Fixed effects represent population parameters, assumed to be the same each time data is collected. Estimating fixed effects is the traditional domain of regression modeling. Random effects, by comparison, are sample-dependent random variables. In modeling, random effects act like additional error terms, and their distributions and covariances must be specified.

For example, consider a model of the elimination of a drug from the bloodstream. The model uses time t as a predictor and the concentration of the drug C as the response. The nonlinear model term C0ert combines parameters C0 and r, representing, respectively, an initial concentration and an elimination rate. If data is collected across multiple individuals, it is reasonable to assume that the elimination rate is a random variable ri depending on individual i, varying around a population mean $\overline{r}$. The term C0ert becomes

`${C}_{0}{e}^{-\left[\overline{r}+\left({r}_{i}-\overline{r}\right)\right]t}={C}_{0}{e}^{-\left(\beta +{b}_{i}\right)t}\text{,}$`

where β = $\overline{r}$ is a fixed effect and bi = ${r}_{i}-\overline{r}$ is a random effect.

Random effects are useful when data falls into natural groups. In the drug elimination model, the groups are simply the individuals under study. More sophisticated models might group data by an individual's age, weight, diet, etc. Although the groups are not the focus of the study, adding random effects to a model extends the reliability of inferences beyond the specific sample of individuals.

Mixed-effects models account for both fixed and random effects. As with all regression models, their purpose is to describe a response variable as a function of the predictor variables. Mixed-effects models, however, recognize correlations within sample subgroups. In this way, they provide a compromise between ignoring data groups entirely and fitting each group with a separate model.
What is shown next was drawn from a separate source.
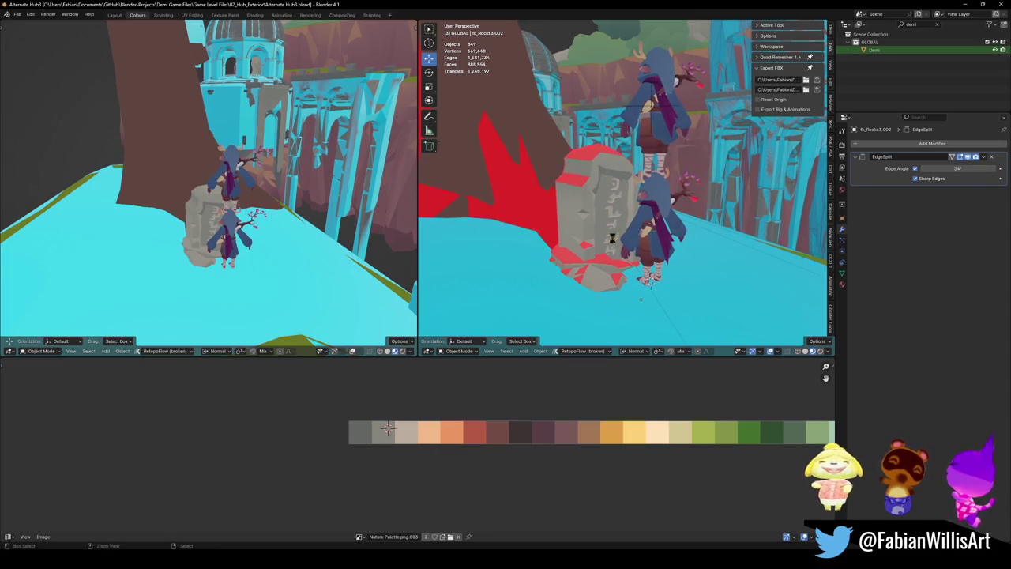
pyautogui.press('shift+grave')
pyautogui.press('w')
### Mixed-Effects Model Hierarchy

Suppose data for a nonlinear regression model falls into one of m distinct groups i = 1, ..., m. To account for the groups in a model, write response j in group i as:

`${y}_{ij}=f\left(\phi ,{x}_{ij}\right)+{\epsilon }_{ij}$`

yij is the response, xij is a vector of predictors, φ is a vector of model parameters, and εij is the measurement or process error. The index j ranges from 1 to ni, where ni is the number of observations in group i. The function f specifies the form of the model. Often, xij is simply an observation time tij. The errors are usually assumed to be independent and identically, normally distributed, with constant variance.
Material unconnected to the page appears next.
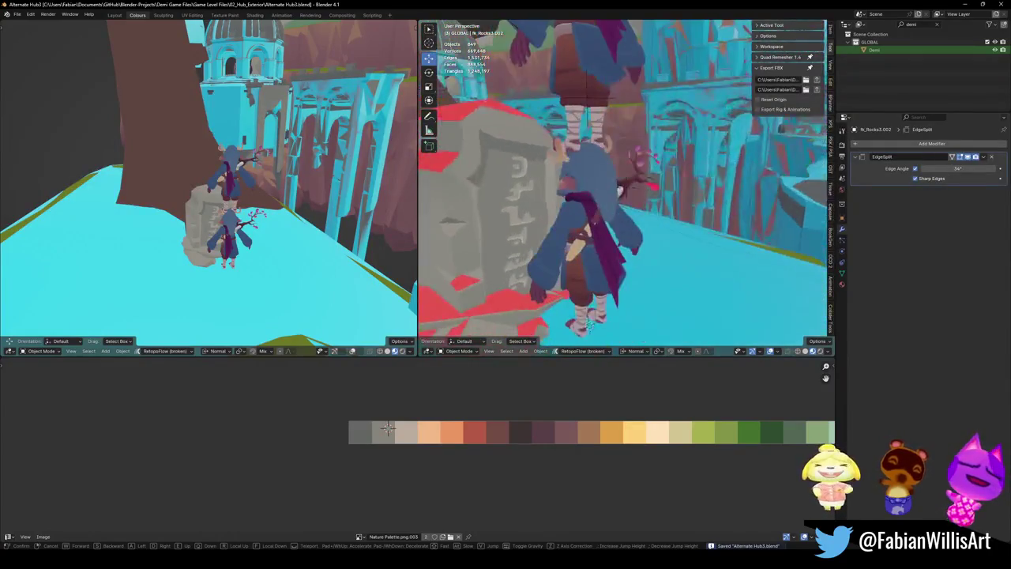
pyautogui.press('a')
pyautogui.press('s')
pyautogui.click(629, 245)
Estimates of the parameters in φ describe the population, assuming those estimates are the same for all groups. If, however, the estimates vary by group, the model becomes

`${y}_{ij}=f\left({\phi }_{i},{x}_{ij}\right)+{\epsilon }_{ij}$`

In a mixed-effects model, φi may be a combination of a fixed and a random effect:

`${\phi }_{i}=\beta +{b}_{i}$`

The random effects bi are usually described as multivariate normally distributed, with mean zero and covariance Ψ. Estimating the fixed effects β and the covariance of the random effects Ψ provides a description of the population that does not assume the parameters φi are the same across groups. Estimating the random effects bi also gives a description of specific groups within the data.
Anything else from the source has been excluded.